„So, Krötzke, dann zeigen Sie mal.“ Zack klappte das Notebook auf. Der graublaue Monitor zeigte eine kreiselnde Sanduhr. Das Spiel lud und lud. Nichts tat sich. Aber Posauke war das gewohnt. Die ersten Versionen waren selten ausgereift.
„Eigentlich müssen wir uns langsam Gedanken machen über die internationalen Verträge. Osterloh, die Zahlen. Haben wir irgendwas mit Nordkorea auf Lager? Die Amis fragen ständig nach. Das mit der Atomwaffensuche im Iran war ja nicht so gut gelaufen.“ Osterloh suchte in den Unterlagen und schob die richtigen Blätter über den Tisch. „Wir hatten da Probleme. Anscheinend war unser Ansatz noch zu dicht an Sauerbraten. Die Rechtsabteilung musste das Lizenzgeschäft stoppen.“ Posauke runzelte die Stirn. „Wofür bezahle ich einen Haufen Designer, Programmierer, Psychologen, Juristen und Betriebswirtschaftler? Damit wir zusehen können, wie die Konkurrenz uns an die Wand drückt?“ Osterloh verteidigte sich. „Aber unser Afghanistan-Spiel war…“ „… der größte Reinfall aller Zeiten“, fiel Posauke ihm ins Wort, „und die miserabelste Doom-Kopie, die je erfunden wurde. Aufklärungsflüge mit ferngesteuerten Drohnen! Zu Fuß durch die Kontrollpunkte! Fehlt nur noch, dass Gordon Freeman mit einem Blauhelm auftritt!“ Er grollte. „Da sind ja die Abendnachrichten spannender!“
Noch immer hatte sich nichts getan. Verzweifelt starrte Zack auf den Bildschirm. „Ich verstehe das nicht“, murmelte er, „gestern hat es doch noch funktioniert.“ Posauke schlug ihm auf die Schulter. „Ruhig, Krötzke, ruhig.
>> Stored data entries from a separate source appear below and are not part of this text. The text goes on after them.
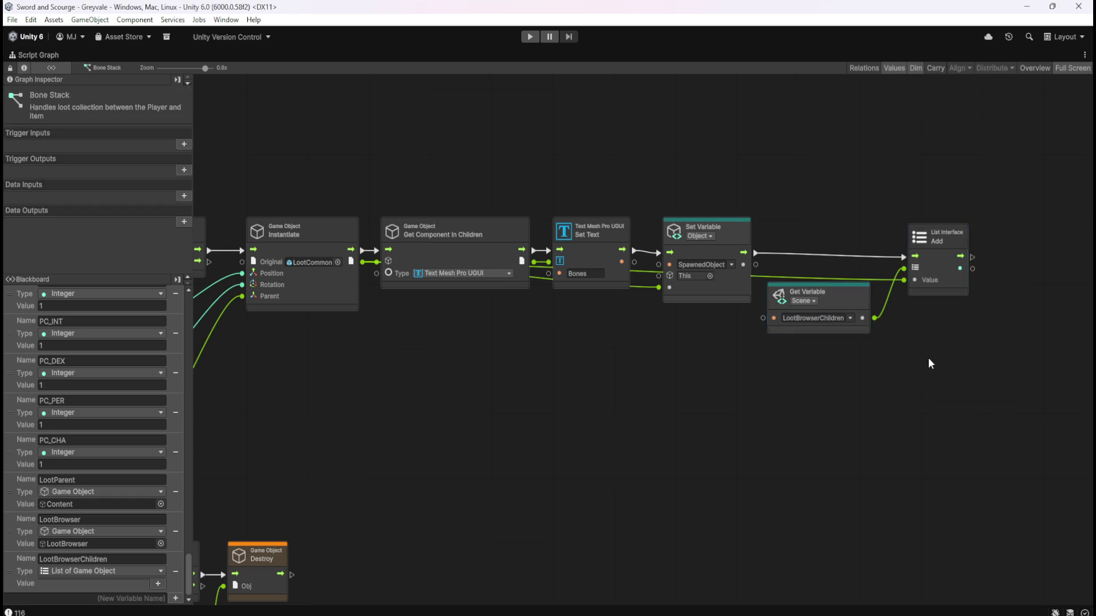
mouse_move(1017, 191)
left_mouse_down()
mouse_move(955, 281)
mouse_move(754, 415)
mouse_move(793, 379)
mouse_move(763, 396)
left_mouse_up()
Das ist doch erst die Demo. Bis das Ding läuft, können Sie uns ja schon mal erzählen, was Sie sich diesmal ausgedacht haben.“ Zack faltete einen Zettel auf. „Also zunächst mal habe ich hier eine völlig neue Intelligenz-Routine eingebaut. Die Spielfiguren beurteilen eigenständig die Gefahr und können je nach Spielstand und Umgebung mehr oder weniger Risiko eingehen. Das alles natürlich kooperativ: die Spieler können Waffen, Munition und Standortinformationen austauschen.“ Osterloh warf ein, dass das nicht besonders neu sei. „Allerdings können die Spieler auch ihre Fähigkeiten wechseln. Sie können beispielsweise einen Anführer austauschen, dessen Charakter für spätere Levels noch benötigt wird, und dessen Werte komplett einer anderen Figur übertragen.“ „Und der flexible Punktwert?“ „Alles integriert, wie abgesprochen. Wenn die Mannschaft das Hauptziel des Levels nicht zerstört, kann sie durch systematisches Vernichten anderer taktischer Einsatzziele ihre Stärke erhöhen. Sehr realistisch.“
Posauke war zufrieden. „Gut, dann kommen wir mal auf die Spieldynamik zu sprechen. Gibt es genug Überraschungen?“ „Jede Menge. Vom Erdrutsch über plötzliche Abgründe und Gewitter bis zur kompletten Explosion von Spielfiguren. Letzteres auch als versehentliche Selbstvernichtung. Wie gesagt, es ist spannender als alles, was Sie bisher gesehen haben.“
„Ich hatte da einige Skizzen zum Zeitverlauf aus ihrem letzten Entwurf in Erinnerung, Krötzke. Haben Sie es in dies Spiel übernommen?“ „Das ging ganz leicht“, sagte Zack, „mit einem Recall-Modus. Es bleibt im nächsthöheren Level alles erhalten, und der Clou ist: wer dies Spiel als Upgrade installiert, hat sämtliche Erinnerungen an die Vorgänger-Version an Bord. Es gibt regelrechte Flashbacks! Die ganze Vergangenheit kehrt durch plötzlich aufklappende Zeitfenster zurück.“ Posauke strahlte vor Begeisterung. „Sie sind einfach ein Genie, Krötzke!“ Und noch immer drehte sich die Sanduhr. Nichts war zu sehen. Nichts war zu hören.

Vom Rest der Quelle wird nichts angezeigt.